Às escuras no deserto
Dia 5, Erg Chebbi
De regresso às montadas, uma quebra de “protocolo”. O Barradas já lhe tinha tomado o jeito, montou-se no animal e allé hop!... Em menos de um minuto o dromedário estava de pé pronto para as curvas do deserto. Ora o problema é que aquilo tem um procedimento. Assim que um levanta, faz efeito dominó e todos fazem o mesmo (os bichos estão presos uns aos outros por cordas). Por isso mesmo, a caravana apronta-se sempre do fim para o inicio. Sendo o dromedário do Barradas o terceiro de uns sete, havia pessoal que tinha ficado em terra! Nada de grave. Arreia-se o dromedário do Barradas e retoma-se a rotina. Daqui a pouco já seguíamos o caminho a passo de camelo (ou dromedário) duna acima, duna abaixo.

É impressionante como uns bichos daquela envergadura se conseguem mover naquele mar de areia. Estive a reparar e os tipos estão naturalmente preparados para a cena. Umas patas fortes com um pés largos, circulares e espalmados que não se enterram muito na areia, em especial as patas dianteiras que parecem ser maiores para vencer as subidas e travar nas descidas… Um belo trabalho da mãe natureza. Volta não volta, o dromedário do Benedito chegava-se à frente e nas “curvas” ficava ao meu alcance. Nesse momento fazia-lhe umas festas e o gajo gostava, chegava mesmo a ajeitar a cabeça para facilitar.
O meu e o do Barradas eram uns verdadeiros reguilas anti-sociais! O guia demonstrou-me isso ao tentar chegar à cabeça do “meu” dromedário. Levou logo um ameaço de dentada. As tentativas de “confraternização” do Benedito com o dromedário do Barradas (que seguia atrás) também eram escusadas. O fulaninho desviava a cabeça para o outro lado, claramente não apreciava o gesto.


Cerca de hora e meia depois, a navegar pelas areias, e já completamente embrenhados no deserto sem que à nossa volta se avistasse outra coisa senão dunas, chegámos ao acampamento. Antes do “curvar” da duna já se ouvia a música.
O acampamento situa-se num local abrigado por uma imensa duna a Oeste, e é composto por umas dezena de tendas agrupadas. Saímos dos dromedários e fomos conduzidos para um desses grupos de tendas. Sentaram-no num tapete em círculo e serviram-nos um chá. Instantes depois estava a noite posta, e olhando para o céu, tínhamos umas destas fabulosas vistas que só é possível ter num local destes, deserto e com total ausência de luz. Um céu estrelado como em pouco lado se vê, que parece ter sido polvilhado de estrelas. Algo verdadeiramente único!

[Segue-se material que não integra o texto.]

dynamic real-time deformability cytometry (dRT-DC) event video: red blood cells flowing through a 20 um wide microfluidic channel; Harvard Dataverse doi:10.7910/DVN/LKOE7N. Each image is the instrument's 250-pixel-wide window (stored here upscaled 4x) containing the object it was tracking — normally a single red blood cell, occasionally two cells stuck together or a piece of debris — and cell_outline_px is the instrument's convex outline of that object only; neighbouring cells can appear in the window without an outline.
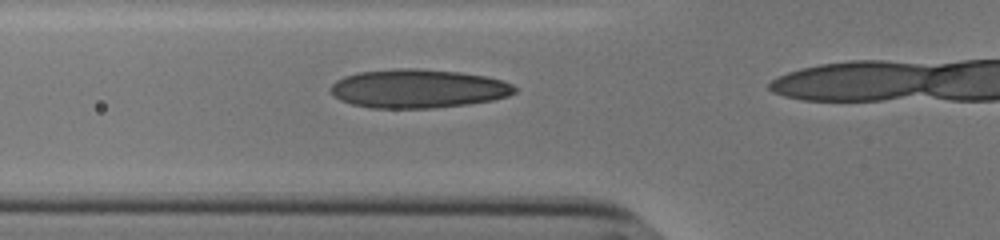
{"species": "human", "species_latin": "Homo sapiens", "temperature_condition": "cold", "stored_images_in_passage": 21, "camera_frame_rate_fps": 3000, "um_per_image_px": 0.085, "donor": {"sex": "male"}, "frame": {"image": 1, "passage_image": 13, "time_ms": 4.0, "image_size_px": [1000, 240], "cell_outline_px": [[516, 92], [508, 96], [492, 100], [468, 104], [432, 108], [372, 108], [352, 104], [340, 100], [328, 88], [336, 80], [344, 76], [360, 72], [400, 68], [416, 68], [460, 72], [484, 76], [504, 80], [512, 84], [516, 88]], "centroid_in_image_um": [35.54, 7.53], "position_along_channel_um": 90.3, "area_um2": 41.56}}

Daí a um pouco vieram-nos chamar para o jantar, servido numa tenda comum. Sentados no chão como manda a tradição, estavam connosco os nossos companheiros de viagem (excepto os dromedários, claro) mais um grupo de japoneses que teriam vindo noutra caravana. Vieram umas tagines acompanhadas do habitual pãozinho típico. Começámos a falar com o casal marroquino que era uma simpatia. A senhora falava fluentemente francês, espanhol e inglês. Eu falava com ela francês, o Barradas espanhol e o Benedito inglês. Ficámos a saber que eram de Marraquexe e que era a primeira vez deles no deserto. Via-se que era pessoal bem informado e com uma posição confortável na vida. Ficámos ali à conversa uns com os outros, às tantas até um casal dos japoneses entrou na conversa. Pelo rapaz, um tipo muito eléctrico ficámos a saber que eram de Tóquio e que estavam ali apenas três ou quatros dias. Disse-nos ele que foi desejo da namorada, queria ver o deserto. Muito engraçado este encontro de culturas e histórias. Não se pode dizer que os berberes se esticaram no jantar, estavam bom mas curto. Saímos da tenda e fomos nos sentar de novo no tapete cá fora. Estava-se a preparar a festa. O Benedito não se sentia grande coisa, andava a chocar uma gripe. Foi directo para a tenda para dormir que nos tinham indicado, uma tenda só para nós três. Eu e o Barradas ficámos á espera que o espectáculo começasse. E iniciou algo tímido.
A fogueira não queria pegar e o batuque não estava muito ritmado. O pessoal foi desmobilizando e eu e o Barradas fizemos o mesmo após algumas tentativas de capturar seja o que for no escuro completo da noite.
Fomos à tenda fazer companhia ao Benedito, que já estava embrulhado nos lençóis.
A tenda era toda forrada a tecido e no chão estavam estendidos três colchões sobre os quais estavam feitas as camas. Ainda me lembrei da bicharada que poderá haver por aqui, mas depressa deixei-me de preocupações e confiei no know-how berbere. Toca a dormir que amanhã há nascer do Sol para ver às 5h00!